Di fronte alla drammaticità degli eventi che segnano questa lunga vigilia di un altro devastante conflitto mondiale, gli anarchici si interrogano, polemizzano e si dividono sui principi fondanti della loro ideologia e, soprattutto, sulle scelte strategiche da adottare nella lotta ai fascismi, prima fra tutte la questione delle alleanze. Il tradizionale isolamento politico sembra stridere con le necessità di una lotta antifascista, combattuta in clandestinità, le cui schiere, col passare degli anni e le retate continue si vanno assottigliando fino a ridursi a poche migliaia di militanti. Ma il passaggio dalla spontanea fratellanza che nasce nella quotidianità tra chi combatte un nemico comune, a un’organica unità d’azione ripropone un confronto incomponibile sul piano ideologico, anche se fa emergere affinità interessanti, come nel caso della vicinanza ai giellisti. Prevalgono, comunque, i motivi di differenziazione, addirittura di conflitto diretto e violento quando comunisti e anarchici si ritrovano fianco a fianco nella battaglia contro il fascismo in Spagna. La sanguinosa resa dei conti tra le formazioni anarchiche spagnole e il Pce ha ripercussioni pesanti anche sui volontari italiani e, tra questi, è Camillo Berneri a pagare con la vita il prezzo di ima guerra civile che si combatte al fronte, ma anche nelle stesse file dell’antifascismo.

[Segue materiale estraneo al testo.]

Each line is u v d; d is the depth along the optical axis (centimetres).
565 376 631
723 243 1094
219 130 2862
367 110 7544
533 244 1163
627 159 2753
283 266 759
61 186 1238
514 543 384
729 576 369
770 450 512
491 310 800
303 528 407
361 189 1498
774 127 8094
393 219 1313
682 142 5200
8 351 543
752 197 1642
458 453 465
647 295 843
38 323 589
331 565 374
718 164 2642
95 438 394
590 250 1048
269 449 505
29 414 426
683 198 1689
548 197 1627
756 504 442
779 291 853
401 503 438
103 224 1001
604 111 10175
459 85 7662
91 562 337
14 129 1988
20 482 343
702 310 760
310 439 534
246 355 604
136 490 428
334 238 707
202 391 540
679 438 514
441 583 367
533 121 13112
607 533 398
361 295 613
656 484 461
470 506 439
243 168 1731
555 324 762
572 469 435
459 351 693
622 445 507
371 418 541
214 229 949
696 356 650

La pagina nera dell’assassinio di Berneri e di tanti altri combattenti libertari è parte integrante della storia dell’opposizione al fascismo di cui gli anarchici, pur con la loro specifica diversità, rappresentano un tassello importante. Del resto, proprio la complessità di questo mondo antifascista, quale emerge dal lavoro degli studiosi che hanno indagato sulle singole forze politiche, distanti l’una dall’altra per ideali e progetti, ne esclude un’interpretazione come fenomeno unitario. L’unità dell’antifascismo si iscrive entro i confini del mito ufficiale, pubblico, funzionale alla ricostruzione della nuova Italia antifascista all’indomani della guerra, ma assai poco aderente ai risultati della ricerca storica. Il comune nemico che unisce i militanti antifascisti nella lotta, non basta a far superare i fossati scavati dalle ideologie totalitarie ancora dominanti, come nel caso degli anarchici e dei comunisti. La certezza di possedere la verità, il culto religioso del proprio credo politico trasformano in avversario da abbattere chiunque non condivida la stessa fede. I comunisti possono abdicare temporaneamente alla purezza dottrinaria, a seconda delle necessità politiche contingenti, nella convinzione di operare sempre per il trionfo della causa; gli anarchici invece rifiutano per principio di piegarsi alle esigenze di una politica aderente alla realtà, persino quando si tratta di far fronte comune nella guerra al fascismo. Il che, naturalmente, nulla toglie al coraggio e al sacrificio di quanti hanno lottato contro la dittatura.